# Exercise description
Every line holding "amount" should be copied from the records below.

Data records
=-=-=-=-=

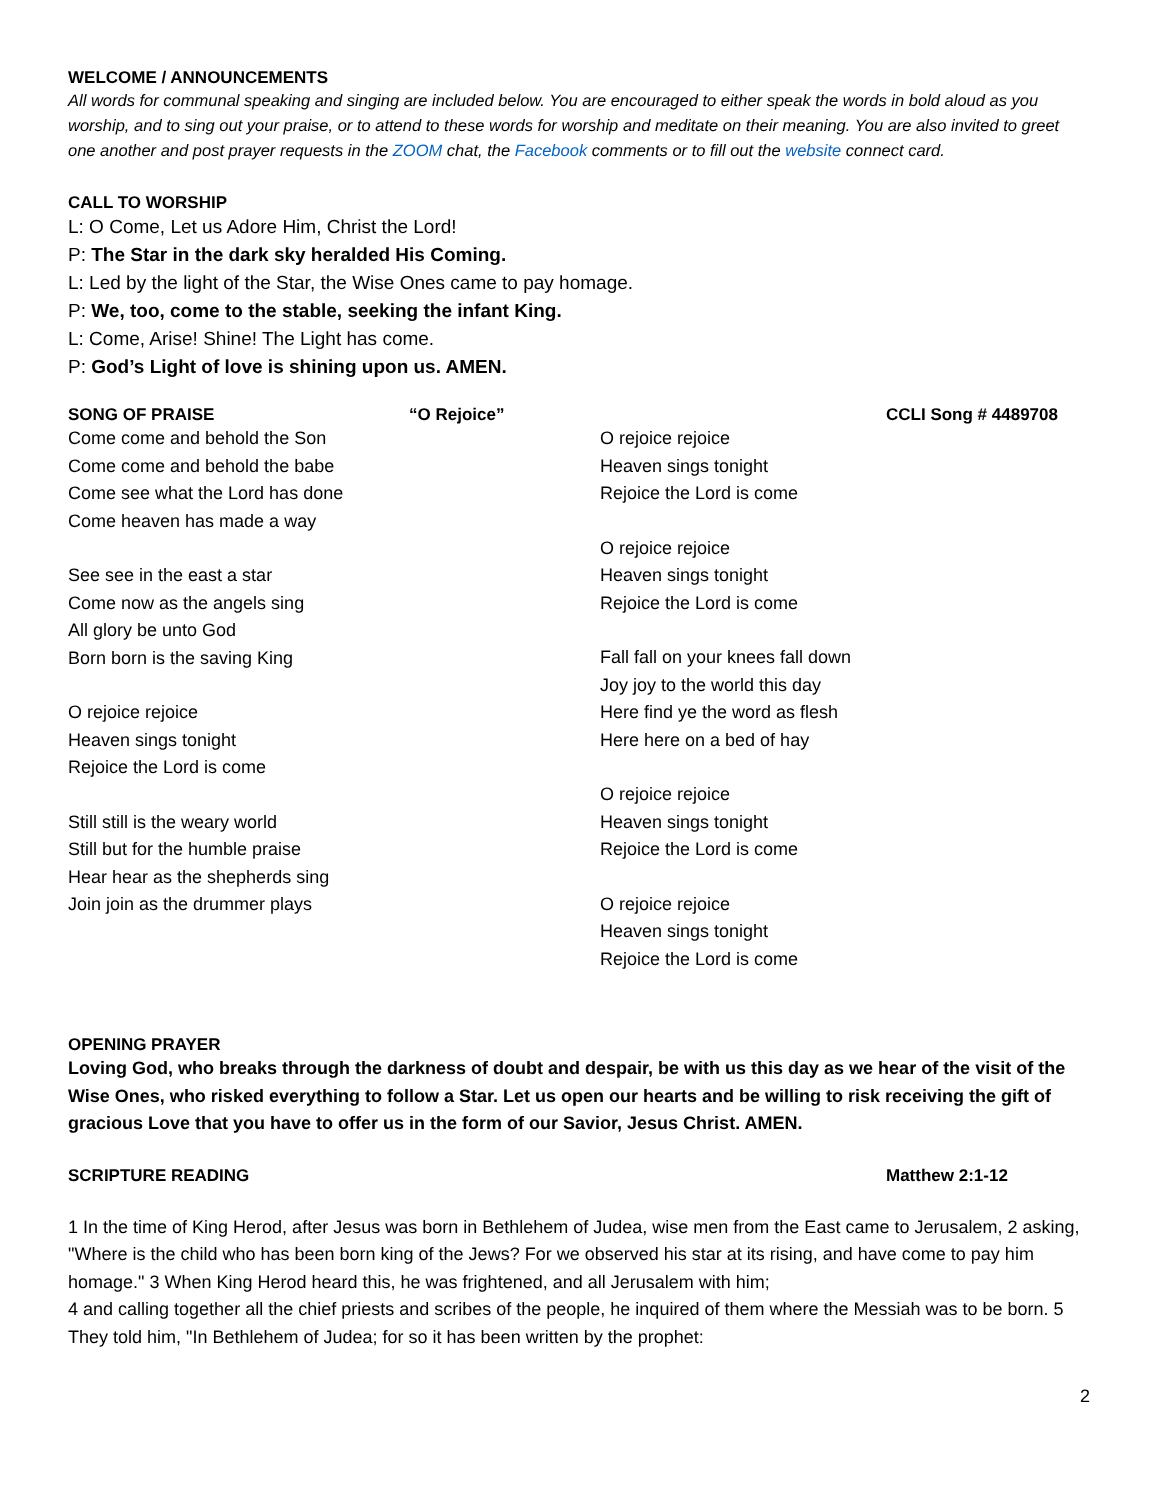WELCOME / ANNOUNCEMENTS
All words for communal speaking and singing are included below. You are encouraged to either speak the words in bold aloud as you worship, and to sing out your praise, or to attend to these words for worship and meditate on their meaning. You are also invited to greet one another and post prayer requests in the ZOOM chat, the Facebook comments or to fill out the website connect card.
CALL TO WORSHIP
L: O Come, Let us Adore Him, Christ the Lord!
P: The Star in the dark sky heralded His Coming.
L: Led by the light of the Star, the Wise Ones came to pay homage.
P: We, too, come to the stable, seeking the infant King.
L: Come, Arise! Shine! The Light has come.
P: God’s Light of love is shining upon us. AMEN.
SONG OF PRAISE “O Rejoice” CCLI Song # 4489708
Come come and behold the Son
Come come and behold the babe
Come see what the Lord has done
Come heaven has made a way
See see in the east a star
Come now as the angels sing
All glory be unto God
Born born is the saving King
O rejoice rejoice
Heaven sings tonight
Rejoice the Lord is come
Still still is the weary world
Still but for the humble praise
Hear hear as the shepherds sing
Join join as the drummer plays
O rejoice rejoice
Heaven sings tonight
Rejoice the Lord is come
O rejoice rejoice
Heaven sings tonight
Rejoice the Lord is come
Fall fall on your knees fall down
Joy joy to the world this day
Here find ye the word as flesh
Here here on a bed of hay
O rejoice rejoice
Heaven sings tonight
Rejoice the Lord is come
O rejoice rejoice
Heaven sings tonight
Rejoice the Lord is come
OPENING PRAYER
Loving God, who breaks through the darkness of doubt and despair, be with us this day as we hear of the visit of the Wise Ones, who risked everything to follow a Star. Let us open our hearts and be willing to risk receiving the gift of gracious Love that you have to offer us in the form of our Savior, Jesus Christ. AMEN.
SCRIPTURE READING Matthew 2:1-12
1 In the time of King Herod, after Jesus was born in Bethlehem of Judea, wise men from the East came to Jerusalem, 2 asking, "Where is the child who has been born king of the Jews? For we observed his star at its rising, and have come to pay him homage." 3 When King Herod heard this, he was frightened, and all Jerusalem with him;
4 and calling together all the chief priests and scribes of the people, he inquired of them where the Messiah was to be born. 5 They told him, "In Bethlehem of Judea; for so it has been written by the prophet:
2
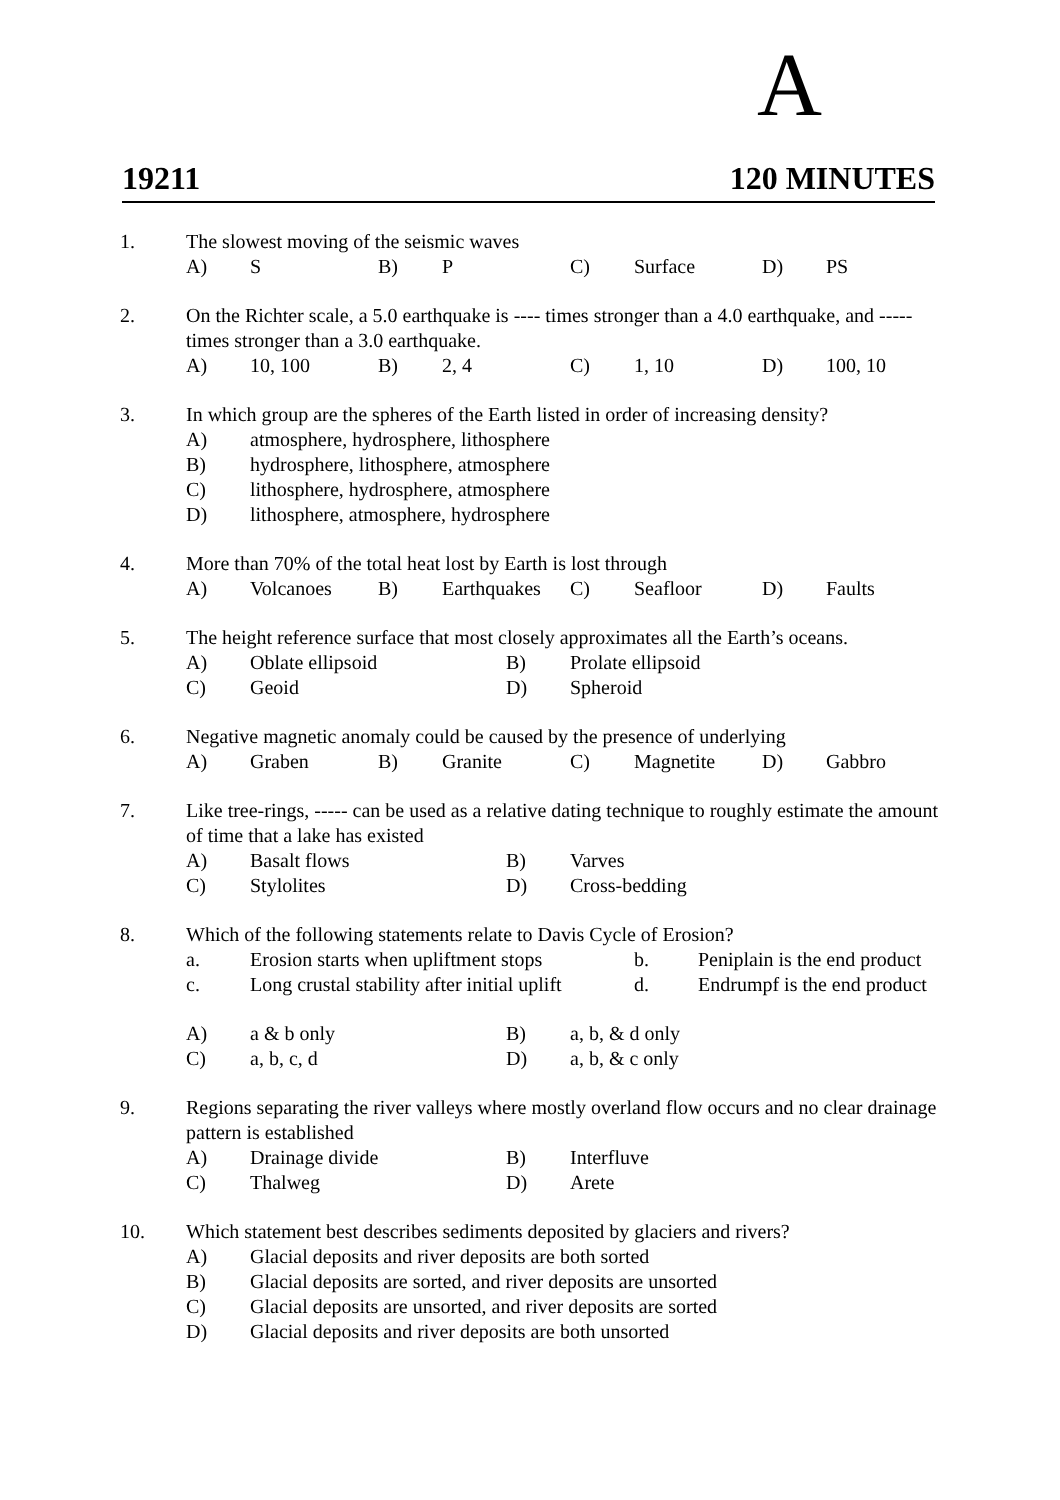A
19211 120 MINUTES
1. The slowest moving of the seismic waves
A) S B) P C) Surface D) PS
2. On the Richter scale, a 5.0 earthquake is ---- times stronger than a 4.0 earthquake, and ----- times stronger than a 3.0 earthquake.
A) 10, 100 B) 2, 4 C) 1, 10 D) 100, 10
3. In which group are the spheres of the Earth listed in order of increasing density?
A) atmosphere, hydrosphere, lithosphere
B) hydrosphere, lithosphere, atmosphere
C) lithosphere, hydrosphere, atmosphere
D) lithosphere, atmosphere, hydrosphere
4. More than 70% of the total heat lost by Earth is lost through
A) Volcanoes B) Earthquakes C) Seafloor D) Faults
5. The height reference surface that most closely approximates all the Earth’s oceans.
A) Oblate ellipsoid B) Prolate ellipsoid
C) Geoid D) Spheroid
6. Negative magnetic anomaly could be caused by the presence of underlying
A) Graben B) Granite C) Magnetite D) Gabbro
7. Like tree-rings, ----- can be used as a relative dating technique to roughly estimate the amount of time that a lake has existed
A) Basalt flows B) Varves
C) Stylolites D) Cross-bedding
8. Which of the following statements relate to Davis Cycle of Erosion?
a. Erosion starts when upliftment stops b. Peniplain is the end product
c. Long crustal stability after initial uplift d. Endrumpf is the end product
A) a & b only B) a, b, & d only
C) a, b, c, d D) a, b, & c only
9. Regions separating the river valleys where mostly overland flow occurs and no clear drainage pattern is established
A) Drainage divide B) Interfluve
C) Thalweg D) Arete
10. Which statement best describes sediments deposited by glaciers and rivers?
A) Glacial deposits and river deposits are both sorted
B) Glacial deposits are sorted, and river deposits are unsorted
C) Glacial deposits are unsorted, and river deposits are sorted
D) Glacial deposits and river deposits are both unsorted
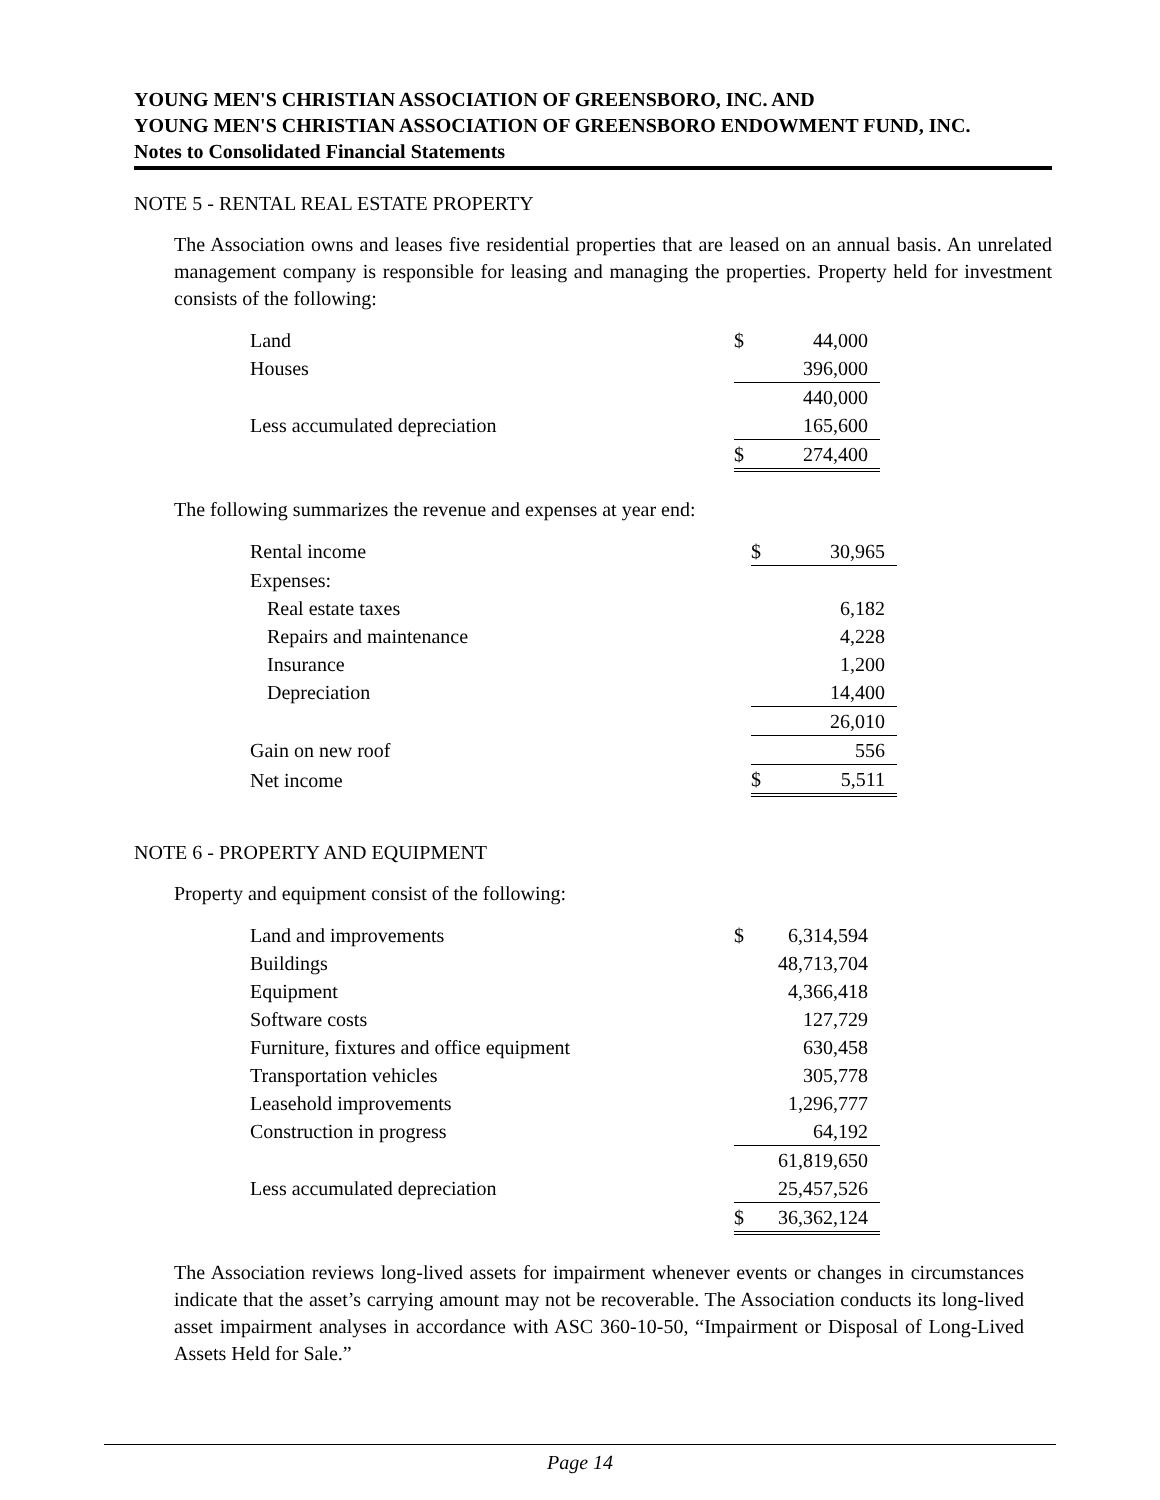YOUNG MEN'S CHRISTIAN ASSOCIATION OF GREENSBORO, INC. AND
YOUNG MEN'S CHRISTIAN ASSOCIATION OF GREENSBORO ENDOWMENT FUND, INC.
Notes to Consolidated Financial Statements
NOTE 5 - RENTAL REAL ESTATE PROPERTY
The Association owns and leases five residential properties that are leased on an annual basis. An unrelated management company is responsible for leasing and managing the properties. Property held for investment consists of the following:
| Land | $ | 44,000 |
| Houses | | 396,000 |
| | | 440,000 |
| Less accumulated depreciation | | 165,600 |
| | $ | 274,400 |
The following summarizes the revenue and expenses at year end:
| Rental income | $ | 30,965 |
| Expenses: | | |
| Real estate taxes | | 6,182 |
| Repairs and maintenance | | 4,228 |
| Insurance | | 1,200 |
| Depreciation | | 14,400 |
| | | 26,010 |
| Gain on new roof | | 556 |
| Net income | $ | 5,511 |
NOTE 6 - PROPERTY AND EQUIPMENT
Property and equipment consist of the following:
| Land and improvements | $ | 6,314,594 |
| Buildings | | 48,713,704 |
| Equipment | | 4,366,418 |
| Software costs | | 127,729 |
| Furniture, fixtures and office equipment | | 630,458 |
| Transportation vehicles | | 305,778 |
| Leasehold improvements | | 1,296,777 |
| Construction in progress | | 64,192 |
| | | 61,819,650 |
| Less accumulated depreciation | | 25,457,526 |
| | $ | 36,362,124 |
The Association reviews long-lived assets for impairment whenever events or changes in circumstances indicate that the asset’s carrying amount may not be recoverable. The Association conducts its long-lived asset impairment analyses in accordance with ASC 360-10-50, “Impairment or Disposal of Long-Lived Assets Held for Sale.”
Page 14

=-=-=-=-=

# Solution to this exercise
7. Like tree-rings, ----- can be used as a relative dating technique to roughly estimate the amount of time that a lake has existed
The Association reviews long-lived assets for impairment whenever events or changes in circumstances indicate that the asset’s carrying amount may not be recoverable. The Association conducts its long-lived asset impairment analyses in accordance with ASC 360-10-50, “Impairment or Disposal of Long-Lived Assets Held for Sale.”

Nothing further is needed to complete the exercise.